## WHAT YOU ARE ASKED TO DO:
In the data below, which lines contain "coordinate"? List them by copying each one.
BEGIN EXCERPTED DATA
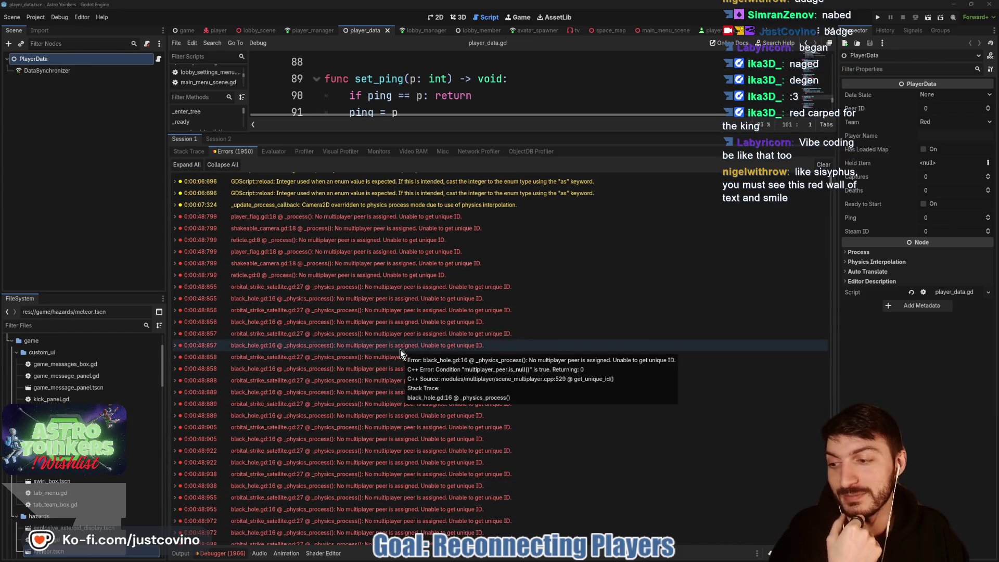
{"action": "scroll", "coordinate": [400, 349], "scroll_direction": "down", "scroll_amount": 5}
END EXCERPTED DATA
BEGIN EXCERPTED DATA
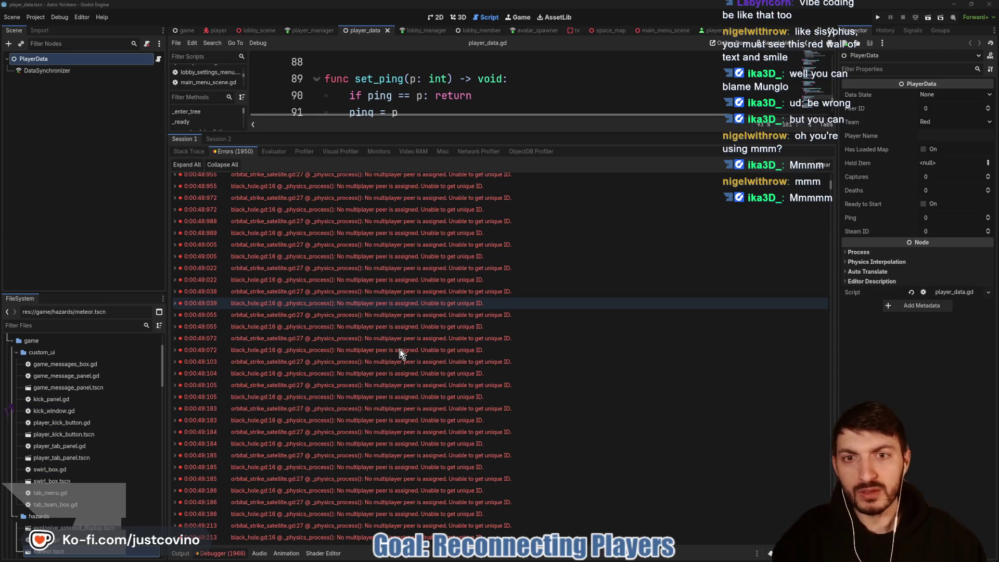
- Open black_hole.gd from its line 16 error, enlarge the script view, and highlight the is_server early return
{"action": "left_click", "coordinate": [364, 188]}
END EXCERPTED DATA
## SOLUTION TO THIS EXERCISE:
{"action": "scroll", "coordinate": [400, 349], "scroll_direction": "down", "scroll_amount": 5}
{"action": "left_click", "coordinate": [364, 188]}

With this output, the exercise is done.